Precarity concerns the insecurity or vulnerability of individuals, families, and communities that removes one’s agency, decreases certainty and autonomy, and questions the adequacy of meeting one’s financial needs. Food insecurity expounds the uncertainty of precarity in one’s environment and the vulnerability of community level resources and structural inequities that can tip the scales of population-level health concerns.
The study examines whether structural precarity at the macro-level (such as child poverty rates, Supplemental Nutrition Assistance Program (SNAP) benefits, and history of geographical deep and persistent poverty) and environmental precarity at the micro- and meso-levels (such as median family income and household food insecurity rate) can explain the relationship between food accessibility and community health outcomes. This study also tests paraliminality theory that posits the volatility of food insecurity due to structural and environmental economic factors.
Methods:
This analysis uses data from the United States Department of Agriculture 2020 Food Access Research Atlas, that uses 2010-2015 state, county, and census tract data from the U.S. Census Bureau, and store data from the Trade Dimensions' TDLinx directory and the U.S. Department of Commerce.
The analysis will assess four potential latent variables:
Environmental precarity is operationalized as factors at the micro- (family system) or meso- (direct community) level that are precarious at the county/state level: family median income, household food insecurity rate, change in low access to store.
Structural precarity is operationalized as factors at the macro-level that are precarious at the county level: child poverty rate, persistent poverty rate, family poverty rate, SNAP benefits per capita, and the general food tax rate.
Food accessibility is operationalized as factors that contribute to the availability of food resources at the county or state level: distance to grocers, SNAP authorized stores, school breakfast/lunch/summer program rate.

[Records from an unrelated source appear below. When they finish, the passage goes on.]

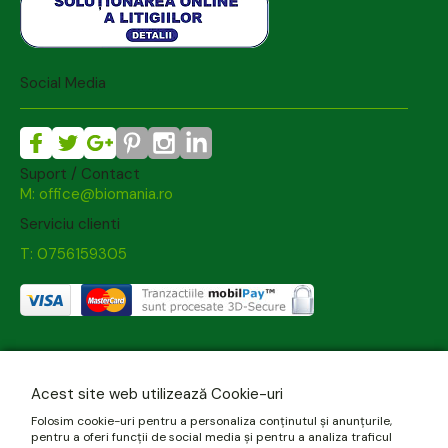
Social Media
Suport / Contact
M: office@biomania.ro
Serviciu clienti
T: 0756159305
Acest site web utilizează Cookie-uri
Folosim cookie-uri pentru a personaliza conținutul și anunțurile,
pentru a oferi funcții de social media și pentru a analiza traficul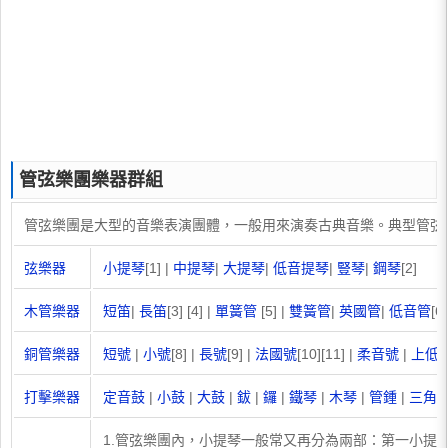
管弦樂團樂器群組
管弦樂團是大型的音樂表演團體，一般用來演奏古典音樂。典型管弦
弦樂器
小提琴
[1] |
中提琴
|
大提琴
|
低音提琴
|
豎琴
|
鋼琴
[2]
木管樂器
短笛
|
長笛
[3] [4] |
單簧管
[5] |
雙簧管
|
英國管
|
低音管
[6]
銅管樂器
短號
|
小號
[8] |
長號
[9] |
法國號
[10][11] |
柔音號
|
上低
打擊樂器
定音鼓
|
小鼓
|
大鼓
|
鈸
|
鑼
|
鐵琴
|
木琴
|
管鍾
|
三角
1.管弦樂團內，小提琴一般常又再分為兩部：第一小提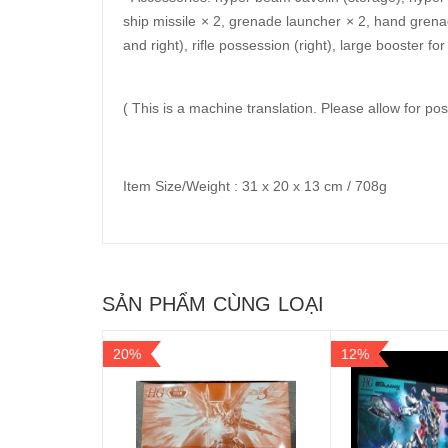
ship missile × 2, grenade launcher × 2, hand grena
and right), rifle possession (right), large booster fo
( This is a machine translation. Please allow for poss
Item Size/Weight : 31 x 20 x 13 cm / 708g
SẢN PHẨM CÙNG LOẠI
20%
12%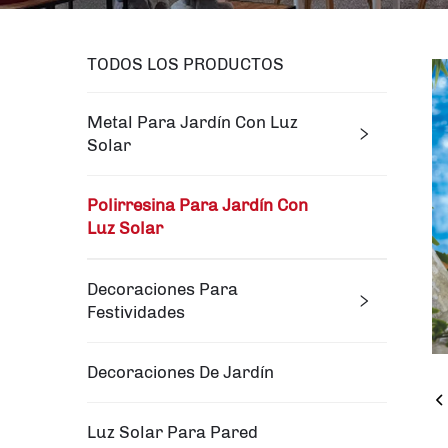
TODOS LOS PRODUCTOS
Metal Para Jardín Con Luz
Solar
Polirresina Para Jardín Con
Luz Solar
Decoraciones Para
Festividades
Decoraciones De Jardín
Luz Solar Para Pared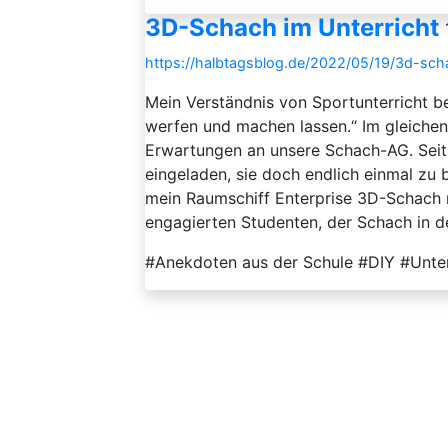
3D-Schach im Unterricht
https://halbtagsblog.de/2022/05/19/3d-scha
Mein Verständnis von Sportunterricht be
werfen und machen lassen.“ Im gleichen 
Erwartungen an unsere Schach-AG. Seit
eingeladen, sie doch endlich einmal zu 
mein Raumschiff Enterprise 3D-Schach 
engagierten Studenten, der Schach in der
#Anekdoten aus der Schule #DIY #Unte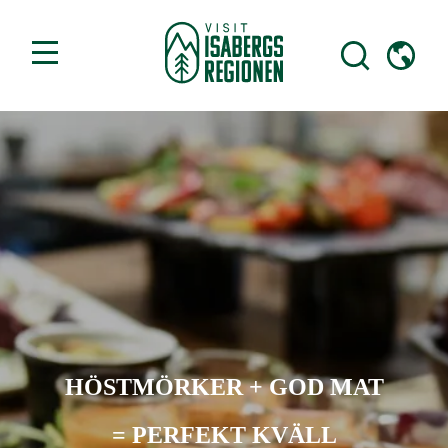
HÖSTMÖRKER + GOD MAT
= PERFEKT KVÄLL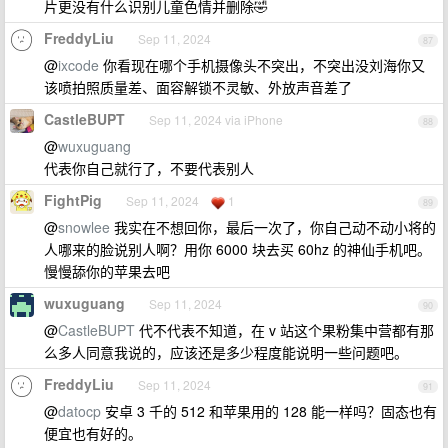
片更没有什么识别儿童色情并删除🤣
FreddyLiu
Sep 11, 2024
87
@
ixcode
你看现在哪个手机摄像头不突出，不突出没刘海你又
该喷拍照质量差、面容解锁不灵敏、外放声音差了
CastleBUPT
Sep 11, 2024 via iPhone
88
@
wuxuguang
代表你自己就行了，不要代表别人
FightPig
Sep 11, 2024
1
89
@
snowlee
我实在不想回你，最后一次了，你自己动不动小将的
人哪来的脸说别人啊？用你 6000 块去买 60hz 的神仙手机吧。
慢慢舔你的苹果去吧
wuxuguang
Sep 11, 2024
90
@
CastleBUPT
代不代表不知道，在 v 站这个果粉集中营都有那
么多人同意我说的，应该还是多少程度能说明一些问题吧。
FreddyLiu
Sep 11, 2024
91
@
datocp
安卓 3 千的 512 和苹果用的 128 能一样吗？固态也有
便宜也有好的。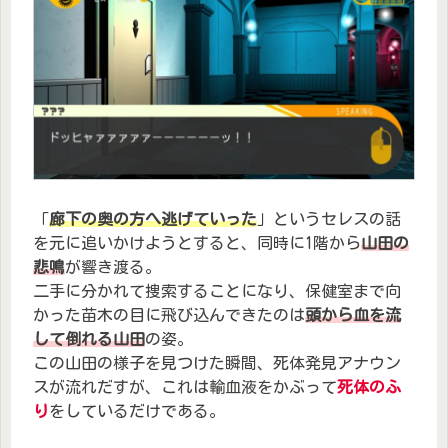
「
廊下の奥の方へ逃げていった
」というセレスの話
を元に追いかけようとすると、同時に1階から
山田の
悲鳴
が響き渡る。
二手に分かれて捜索することになり、保健室まで向
かった苗木の目に飛び込んできたのは
頭から血を流
して倒れる山田
の姿。
この山田の様子を見つけた瞬間、死体発見アナウン
スが流れだすが、これは輸血液をかぶって
死体のふ
り
をしているだけである。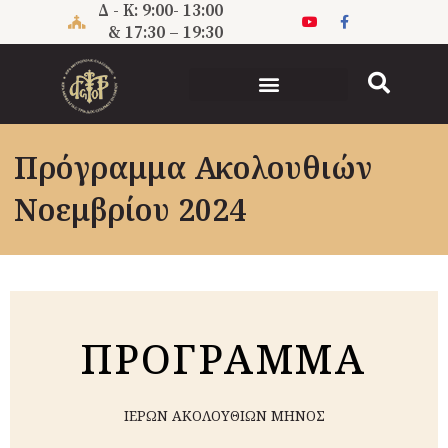
Μετάβαση
Δ - Κ: 9:00- 13:00
στο
& 17:30 – 19:30
περιεχόμενο
ΠΝΕΥΜΑΤΙΚΗ ΔΙΑΚΟΝΙΑ
Πρόγραμμα Ακολουθιών
Νοεμβρίου 2024
ΠΡΟΓΡΑMΜΑ
ΙΕΡΩΝ ΑΚΟΛΟΥΘΙΩΝ ΜΗΝΟΣ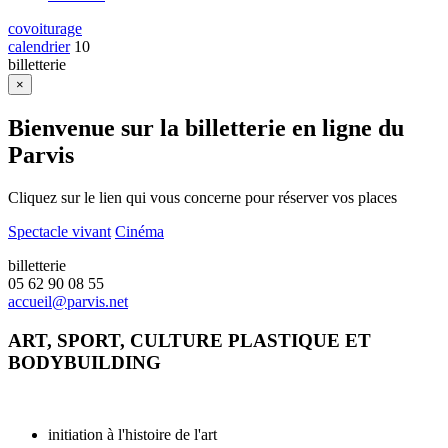
disciplines:
covoiturage
spectacle
calendrier
10
billetterie
vivant
×
/
centre
Bienvenue sur la billetterie en ligne du
d'art
Parvis
contemporain
Cliquez sur le lien qui vous concerne pour réserver vos places
/
cinéma
Spectacle vivant
Cinéma
billetterie
05 62 90 08 55
accueil@parvis.net
ART, SPORT, CULTURE PLASTIQUE ET
BODYBUILDING
initiation à l'histoire de l'art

Health outcomes are examined via the adult diabetes rate for 2008 and 2013 and adult obesity rate for 2012 and 2017.
Structural equation modeling (SEM) is used to measure latent concepts and estimate the magnitude and directions of latent variable effects. SEM requires theoretical reasoning to comprehend the results; therefore, this analyses will provide quantitative evidence to test an application of paraliminality theory. Stata 18 will be used to clean the raw data and run descriptive analyses. MPlus 8 will be used to run the SEM model. Currently, the raw data is being cleaned and prepared to run the SEM model. Preliminary results will be available in time to present at the conference.
Implications:
The use of census-level data brings attention to the complexities of food accessibility that considers micro- and meso-level structural and environmental factors. This study uses theoretical framing that positions the role of structural and environmental economic factors as joint considerations of food accessibility equity. This study can lead to more concrete usage of data that is concentrated at the census-tract level to reveal inequities that can be measured and targeted for family policy responses that either extend the reach of SNAP programs or how supplemental food programs are created/enacted in local municipalities.